Finding the Centre and Radius of Convergence of Power Series: Explained

[MissP.25_5]

Hello.
I need someone to explain to me how to find the centre and radius of convergence of power series.
I got the working and the answers but there are some things I don't understand.

$$\sum_{n=0}^{\infty}\frac{(4i)^n(z-i)^n}{(n+1)(n+2)}$$

Using the ratio test, we got
$$\lim_{{n}\to{\infty}} \frac{4i(z-i)(n+1)}{n+3}$$=4i(z-i)

Ok, in this part, why is the limit 4i(z-i)? Don't we have to divide all the terms by n?

And the final answer is: $$R=1/4, z=i$$

Why does the centre become i?

 

[Quesadilla]

A power series expansion is an infinite series
\begin{equation*}
\sum_{n=0}^{\infty} a_n (z-c)^n,
\end{equation*}
where ##a_n## are coefficients and ##c \in \mathbb{C}## is the center (the point we are expanding about).

I think you can figure out why
\begin{equation*}
\lim_{n \rightarrow \infty} \frac{4i(z-i)(n+1)}{n+3} = 4i(z-i).
\end{equation*}
The easiest might be to substitute ##k = f(n)##, for some well-chosen function ##f##.

 

[HallsofIvy]

Hello.
I need someone to explain to me how to find the centre and radius of convergence of power series.
I got the working and the answers but there are some things I don't understand.

$$\sum_{n=0}^{\infty}\frac{(4i)^n(z-i)^n}{(n+1)(n+2)}$$

Using the ratio test, we got
$$\lim_{{n}\to{\infty}} \frac{4i(z-i)(n+1)}{n+3}$$=4i(z-i)

This is incorrect. The "ratio test" only applies to series of non-negative real numbers. In order to apply the ratio test to more general series, you must take the absolute value
[tex]\lim{m\to\infty} \frac{4|z- i|(n+1)}{n+ 3}= 4|z- i|\lim_{n\to\infty} \frac{n+1}{n+ 3}[/tex].

Ok, in this part, why is the limit 4i(z-i)?
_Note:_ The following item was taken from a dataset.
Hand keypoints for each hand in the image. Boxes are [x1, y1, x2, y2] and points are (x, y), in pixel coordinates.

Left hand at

Don't we have to divide all the terms by n?

Well, what do you get when you "divide all term" of [itex]\frac{n+1}{n+ 3}[/itex] by n?
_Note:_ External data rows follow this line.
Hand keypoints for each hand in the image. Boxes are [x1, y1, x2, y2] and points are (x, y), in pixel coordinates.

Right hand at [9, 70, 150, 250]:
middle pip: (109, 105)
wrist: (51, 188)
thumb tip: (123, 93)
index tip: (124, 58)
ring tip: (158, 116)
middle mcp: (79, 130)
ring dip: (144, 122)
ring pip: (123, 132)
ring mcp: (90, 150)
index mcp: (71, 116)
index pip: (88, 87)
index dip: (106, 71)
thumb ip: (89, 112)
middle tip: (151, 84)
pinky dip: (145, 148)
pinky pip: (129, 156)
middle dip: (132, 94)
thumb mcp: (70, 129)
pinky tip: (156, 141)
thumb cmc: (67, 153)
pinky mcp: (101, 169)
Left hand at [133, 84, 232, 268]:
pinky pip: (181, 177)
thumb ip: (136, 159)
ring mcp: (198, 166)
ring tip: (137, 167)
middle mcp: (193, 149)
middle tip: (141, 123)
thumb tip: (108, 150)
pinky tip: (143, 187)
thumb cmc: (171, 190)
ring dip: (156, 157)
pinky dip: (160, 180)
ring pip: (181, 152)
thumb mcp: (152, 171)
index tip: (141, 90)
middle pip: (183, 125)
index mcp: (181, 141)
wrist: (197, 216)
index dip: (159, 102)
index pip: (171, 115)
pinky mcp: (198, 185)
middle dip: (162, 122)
And the final answer is: $$R=1/4, z=i$$

Why does the centre become i?

The "ratio" test says that series [tex]\sum a_n[/tex] converges if [tex]\lim_{n\to\infty}\left|\frac{a_{n+1}}{a_n}\right|< 1[/tex]. What is [tex]\lim_{\n to\infty}4|z- i|\frac{n+1}{n+ 3}[/tex]? For what values of z is that less than 1?

 

[MissP.25_5]

Well, what do you get when you "divide all term" of [itex]\frac{n+1}{n+ 3}[/itex] by n?
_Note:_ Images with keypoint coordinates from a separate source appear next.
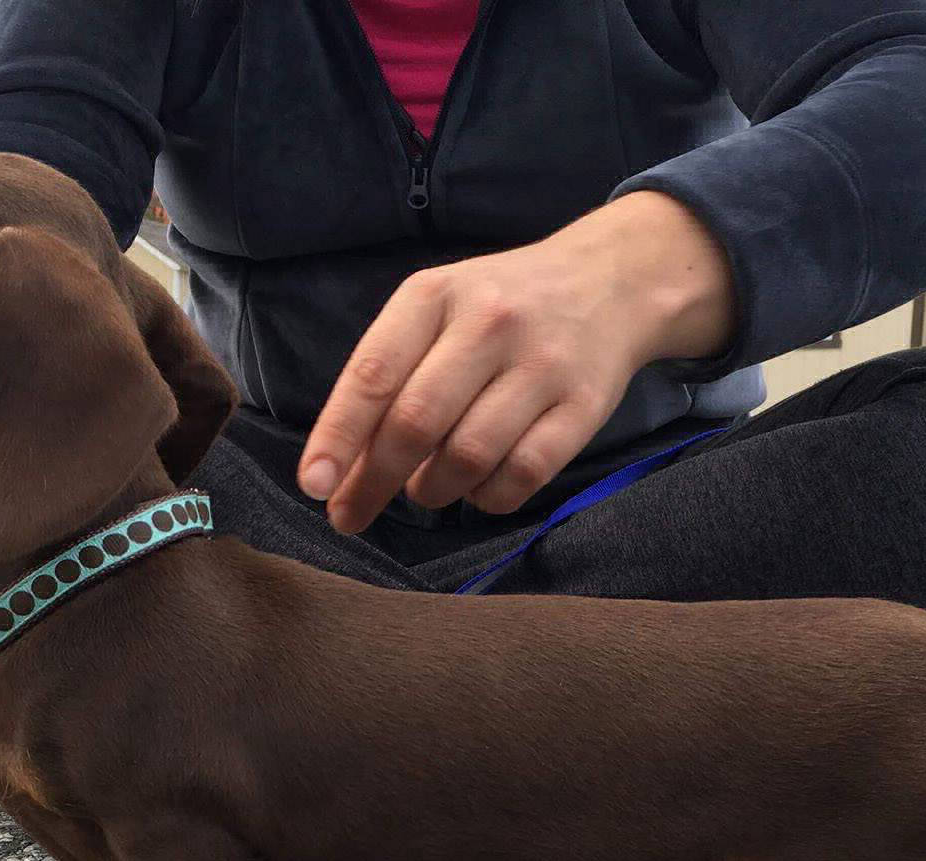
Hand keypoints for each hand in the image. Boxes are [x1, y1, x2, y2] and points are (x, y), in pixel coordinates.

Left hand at [298, 190, 735, 532]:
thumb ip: (389, 377)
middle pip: (416, 423)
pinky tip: (477, 489)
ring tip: (425, 490)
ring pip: (468, 456)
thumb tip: (338, 470)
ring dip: (433, 491)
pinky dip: (488, 498)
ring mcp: (541, 364)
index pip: (373, 374)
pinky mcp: (583, 405)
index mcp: (434, 295)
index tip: (314, 486)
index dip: (337, 437)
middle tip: (351, 515)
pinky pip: (523, 475)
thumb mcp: (437, 310)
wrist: (611, 280)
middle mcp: (488, 323)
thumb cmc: (498, 307)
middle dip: (374, 481)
The "ratio" test says that series [tex]\sum a_n[/tex] converges if [tex]\lim_{n\to\infty}\left|\frac{a_{n+1}}{a_n}\right|< 1[/tex]. What is [tex]\lim_{\n to\infty}4|z- i|\frac{n+1}{n+ 3}[/tex]? For what values of z is that less than 1?

The answer to your first question is 1 and for the second, z≤i. Right?

 

[HallsofIvy]

"[itex]z\le i[/itex]" doesn't even make sense. The complex numbers are NOT an "ordered" field. You keep forgetting the absolute value!